* EXERCISE
Go through the data below and report how many lines contain "each"; the reply holds only that number.

*** THE DATA ***

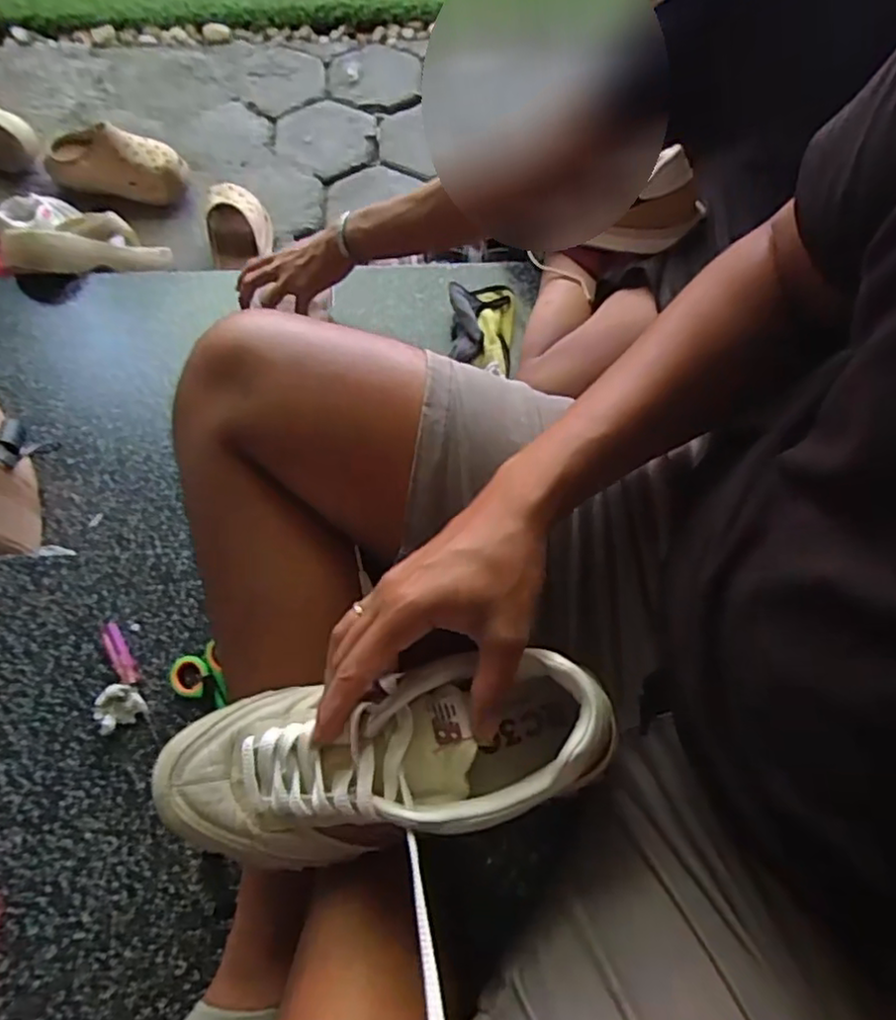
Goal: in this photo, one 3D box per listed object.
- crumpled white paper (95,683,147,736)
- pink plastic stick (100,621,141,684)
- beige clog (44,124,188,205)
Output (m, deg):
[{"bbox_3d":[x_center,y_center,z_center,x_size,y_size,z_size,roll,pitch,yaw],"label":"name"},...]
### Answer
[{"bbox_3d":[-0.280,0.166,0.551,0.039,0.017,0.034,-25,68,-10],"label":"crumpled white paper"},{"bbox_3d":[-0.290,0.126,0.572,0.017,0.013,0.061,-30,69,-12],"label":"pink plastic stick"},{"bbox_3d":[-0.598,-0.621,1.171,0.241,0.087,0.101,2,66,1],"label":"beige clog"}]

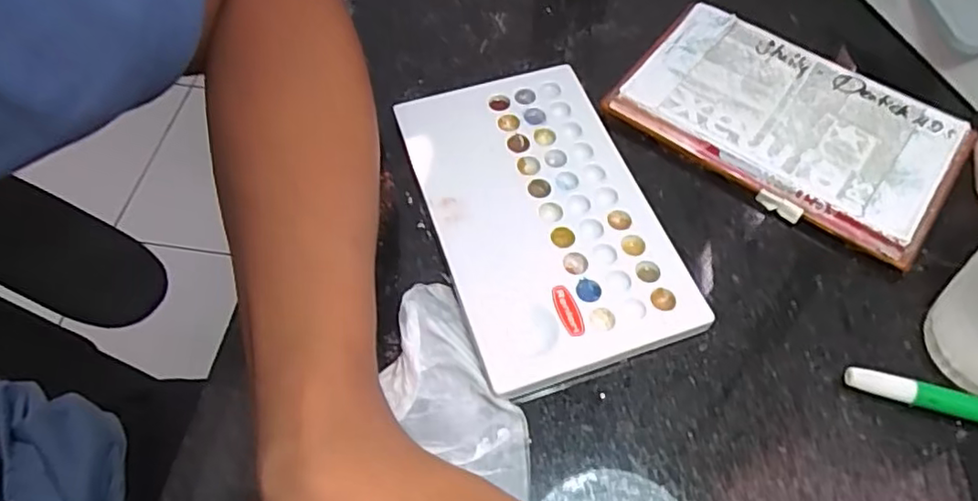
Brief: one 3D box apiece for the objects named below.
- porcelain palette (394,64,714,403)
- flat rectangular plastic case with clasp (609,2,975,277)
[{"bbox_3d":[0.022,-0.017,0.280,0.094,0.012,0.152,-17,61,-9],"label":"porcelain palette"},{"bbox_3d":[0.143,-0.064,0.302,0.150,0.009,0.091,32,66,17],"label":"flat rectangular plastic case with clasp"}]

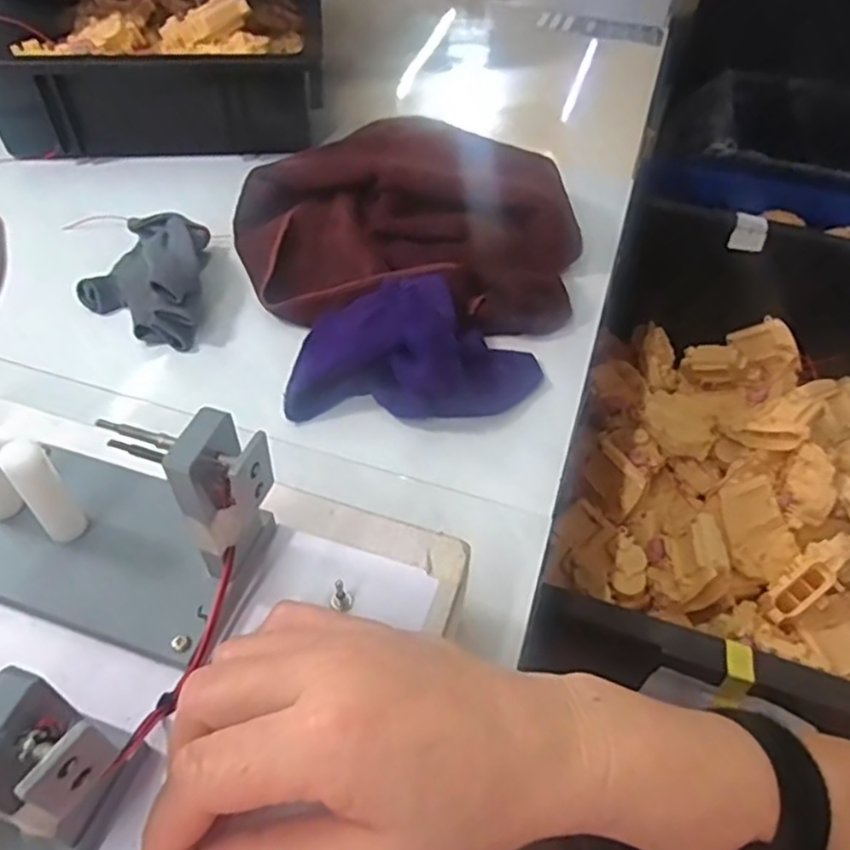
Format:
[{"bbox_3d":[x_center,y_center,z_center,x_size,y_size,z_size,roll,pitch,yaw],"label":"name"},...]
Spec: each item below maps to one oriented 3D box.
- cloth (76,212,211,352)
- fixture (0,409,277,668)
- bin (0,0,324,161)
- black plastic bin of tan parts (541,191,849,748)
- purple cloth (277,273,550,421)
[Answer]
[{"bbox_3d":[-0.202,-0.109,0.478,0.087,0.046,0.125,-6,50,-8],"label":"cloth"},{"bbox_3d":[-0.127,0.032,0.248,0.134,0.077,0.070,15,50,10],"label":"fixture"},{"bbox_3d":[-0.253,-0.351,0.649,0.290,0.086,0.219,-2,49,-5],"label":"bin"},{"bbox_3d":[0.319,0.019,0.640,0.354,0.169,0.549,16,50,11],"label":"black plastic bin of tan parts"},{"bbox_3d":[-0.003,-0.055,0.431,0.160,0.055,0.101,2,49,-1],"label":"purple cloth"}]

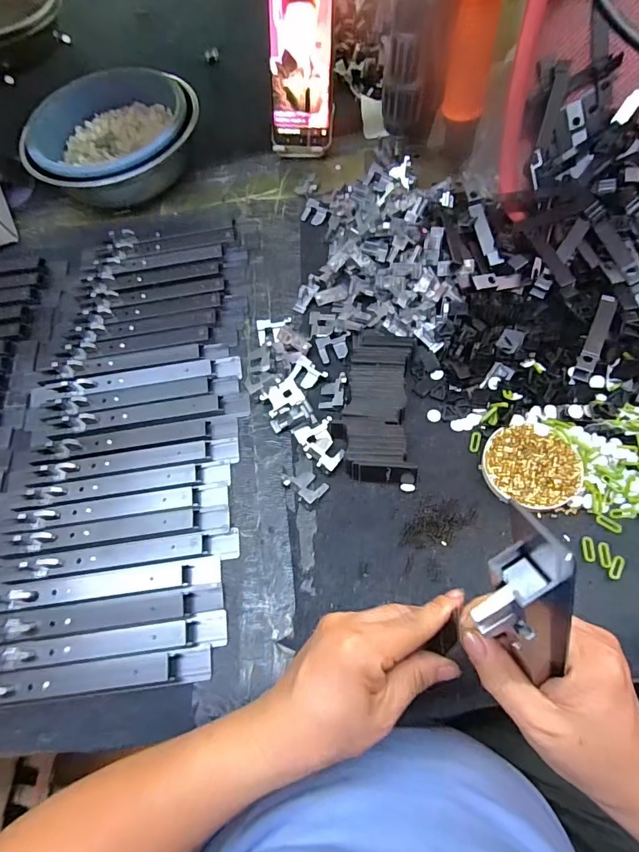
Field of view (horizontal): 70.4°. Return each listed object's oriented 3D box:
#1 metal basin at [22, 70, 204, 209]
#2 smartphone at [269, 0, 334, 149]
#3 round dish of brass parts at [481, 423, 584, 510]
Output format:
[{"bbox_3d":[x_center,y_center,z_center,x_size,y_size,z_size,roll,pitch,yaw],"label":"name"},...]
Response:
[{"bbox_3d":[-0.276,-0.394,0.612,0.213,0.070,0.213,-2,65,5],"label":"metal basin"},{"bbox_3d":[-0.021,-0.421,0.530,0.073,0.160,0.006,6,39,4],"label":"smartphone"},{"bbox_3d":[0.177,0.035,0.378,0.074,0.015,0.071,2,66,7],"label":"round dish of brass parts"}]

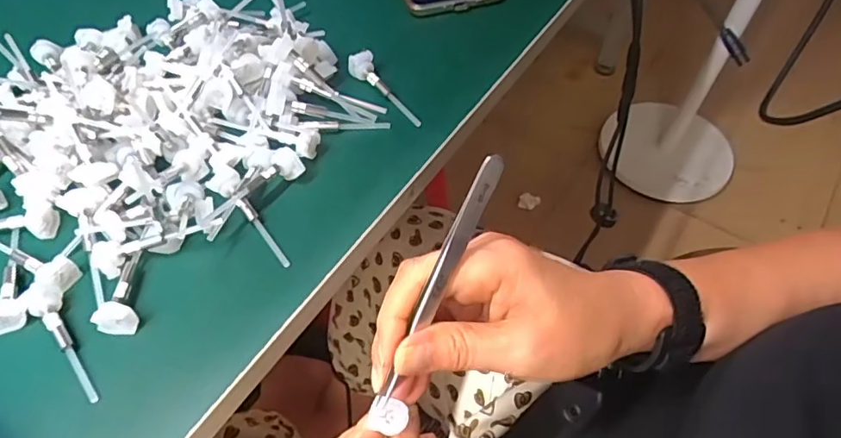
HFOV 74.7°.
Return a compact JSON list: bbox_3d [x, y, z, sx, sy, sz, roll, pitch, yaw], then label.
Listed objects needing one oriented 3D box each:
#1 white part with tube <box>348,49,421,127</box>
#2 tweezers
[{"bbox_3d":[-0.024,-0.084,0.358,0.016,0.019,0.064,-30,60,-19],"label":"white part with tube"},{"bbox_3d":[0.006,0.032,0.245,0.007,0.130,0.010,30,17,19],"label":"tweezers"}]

*** End of THE DATA ***
*** THE DATA ***

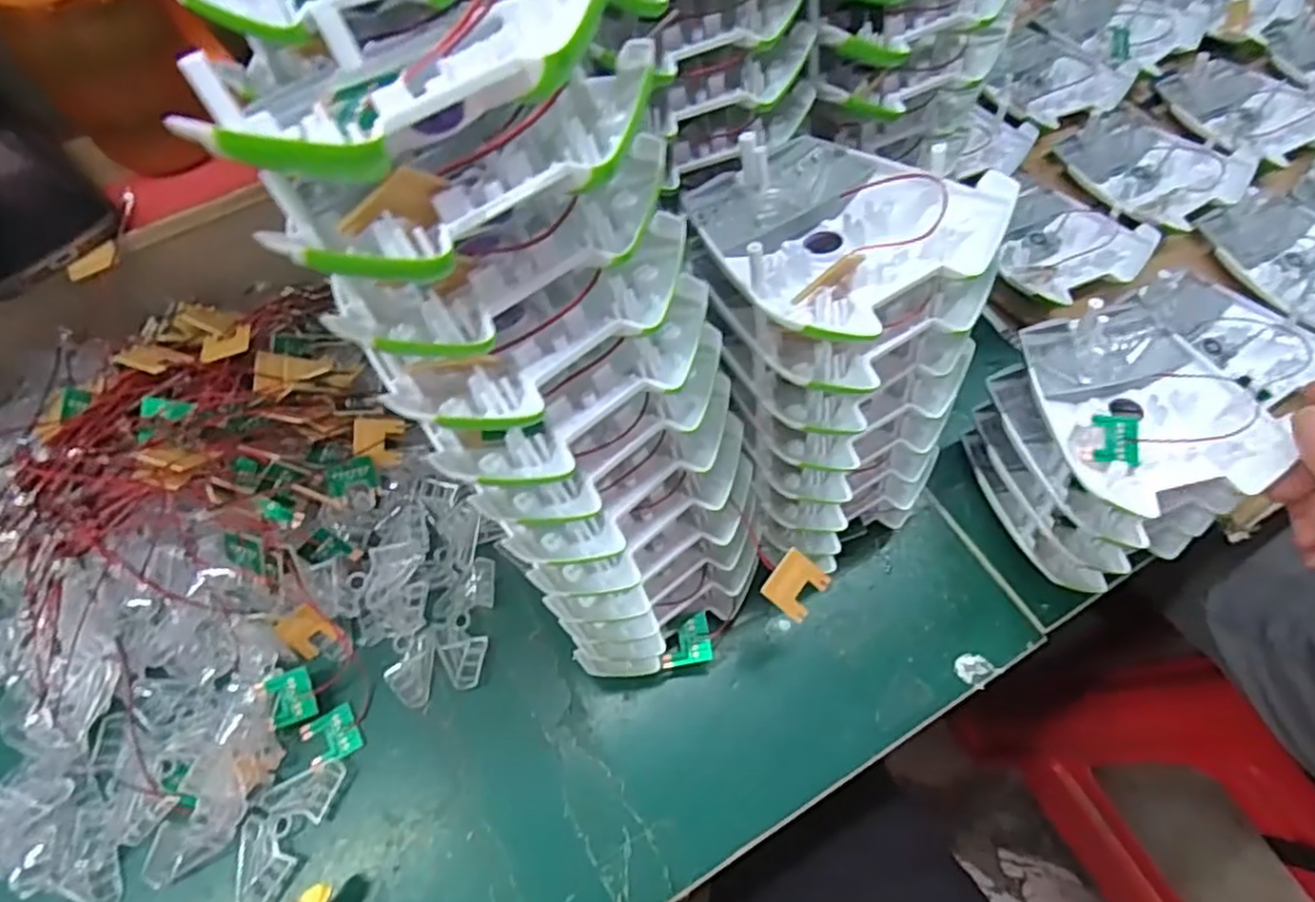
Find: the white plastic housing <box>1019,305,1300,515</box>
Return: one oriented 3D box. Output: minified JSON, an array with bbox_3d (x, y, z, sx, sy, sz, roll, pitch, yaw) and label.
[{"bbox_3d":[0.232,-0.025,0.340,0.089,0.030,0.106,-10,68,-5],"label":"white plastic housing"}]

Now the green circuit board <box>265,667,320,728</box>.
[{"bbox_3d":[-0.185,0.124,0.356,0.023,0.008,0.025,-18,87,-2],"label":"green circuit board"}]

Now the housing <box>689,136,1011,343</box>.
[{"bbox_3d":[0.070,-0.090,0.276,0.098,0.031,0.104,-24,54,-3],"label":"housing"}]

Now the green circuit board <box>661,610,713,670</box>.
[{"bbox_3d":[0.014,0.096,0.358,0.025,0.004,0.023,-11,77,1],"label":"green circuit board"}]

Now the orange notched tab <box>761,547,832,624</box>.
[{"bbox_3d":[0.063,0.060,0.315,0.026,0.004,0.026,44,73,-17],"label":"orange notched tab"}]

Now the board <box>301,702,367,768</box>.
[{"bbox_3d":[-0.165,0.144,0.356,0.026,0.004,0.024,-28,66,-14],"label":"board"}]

*** End of THE DATA ***
*** THE DATA ***

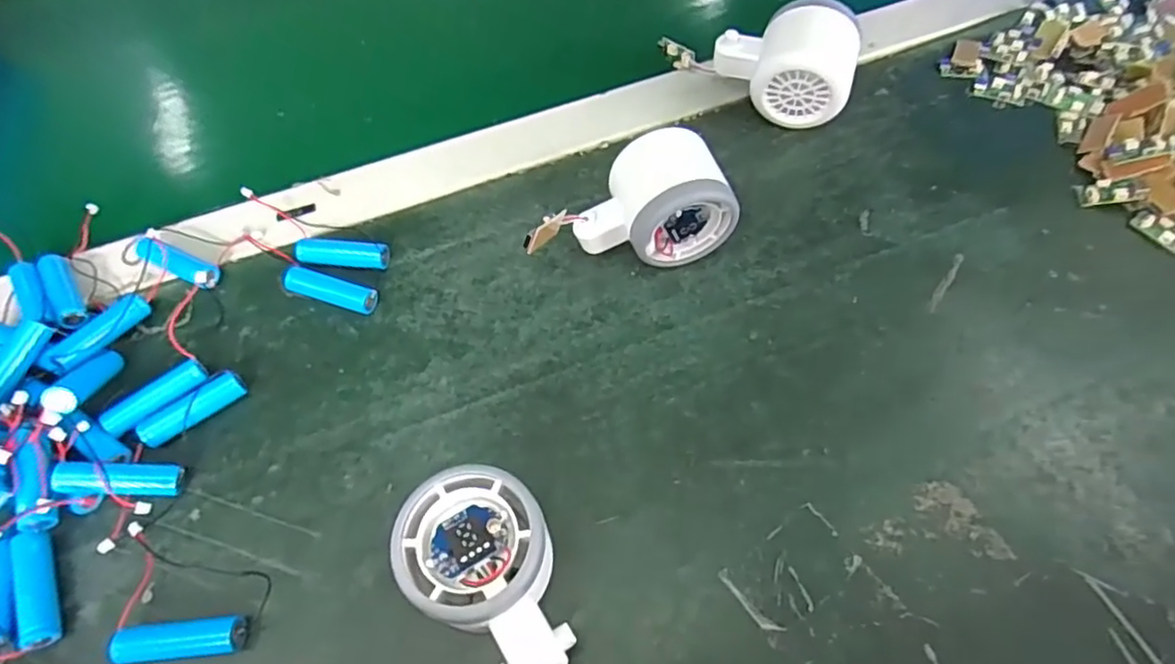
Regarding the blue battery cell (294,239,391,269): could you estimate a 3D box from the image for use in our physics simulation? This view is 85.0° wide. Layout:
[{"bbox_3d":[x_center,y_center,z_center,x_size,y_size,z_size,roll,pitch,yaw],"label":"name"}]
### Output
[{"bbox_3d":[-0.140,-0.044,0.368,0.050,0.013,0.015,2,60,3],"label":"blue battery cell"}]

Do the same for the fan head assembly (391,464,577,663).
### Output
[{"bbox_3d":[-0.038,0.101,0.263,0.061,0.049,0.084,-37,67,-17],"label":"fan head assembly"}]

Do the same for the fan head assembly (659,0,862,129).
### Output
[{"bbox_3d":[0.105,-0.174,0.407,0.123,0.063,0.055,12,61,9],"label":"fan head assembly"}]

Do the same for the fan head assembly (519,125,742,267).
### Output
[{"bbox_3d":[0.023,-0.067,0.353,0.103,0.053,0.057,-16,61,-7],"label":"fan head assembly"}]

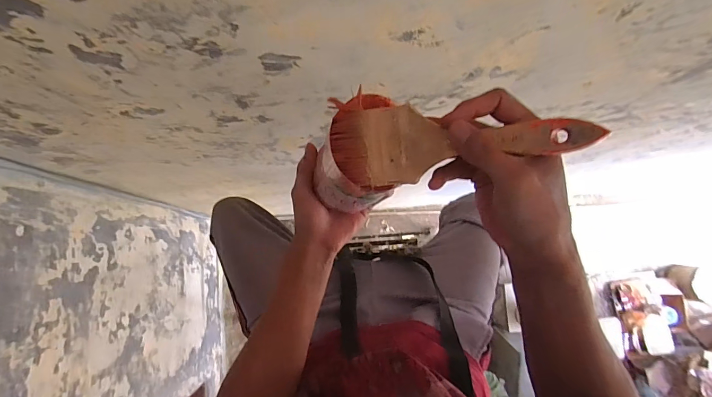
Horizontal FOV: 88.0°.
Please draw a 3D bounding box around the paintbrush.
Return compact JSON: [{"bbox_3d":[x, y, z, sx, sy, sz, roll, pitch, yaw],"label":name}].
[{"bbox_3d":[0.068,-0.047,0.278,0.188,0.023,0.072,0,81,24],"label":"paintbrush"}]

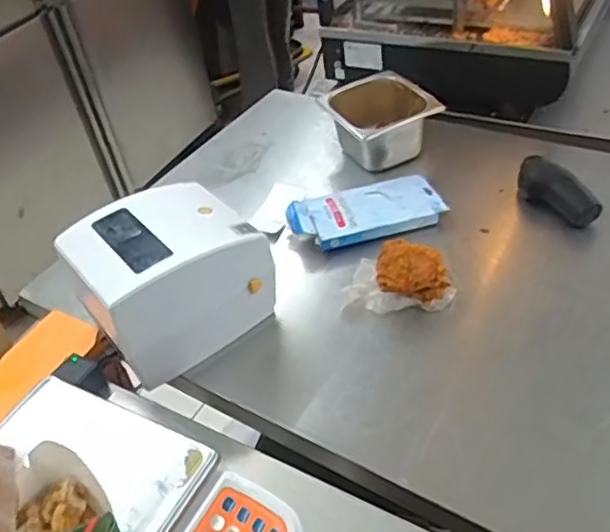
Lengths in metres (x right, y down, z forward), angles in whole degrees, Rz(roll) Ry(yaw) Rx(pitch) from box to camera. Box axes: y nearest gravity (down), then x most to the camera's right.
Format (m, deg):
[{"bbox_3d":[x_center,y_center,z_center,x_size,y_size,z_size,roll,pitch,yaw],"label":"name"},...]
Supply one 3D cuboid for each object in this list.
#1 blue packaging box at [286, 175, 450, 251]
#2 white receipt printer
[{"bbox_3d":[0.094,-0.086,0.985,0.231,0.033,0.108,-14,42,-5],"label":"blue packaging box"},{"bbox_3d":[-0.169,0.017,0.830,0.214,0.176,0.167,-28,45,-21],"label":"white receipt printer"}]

*** End of THE DATA ***

* RESPONSE AREA
4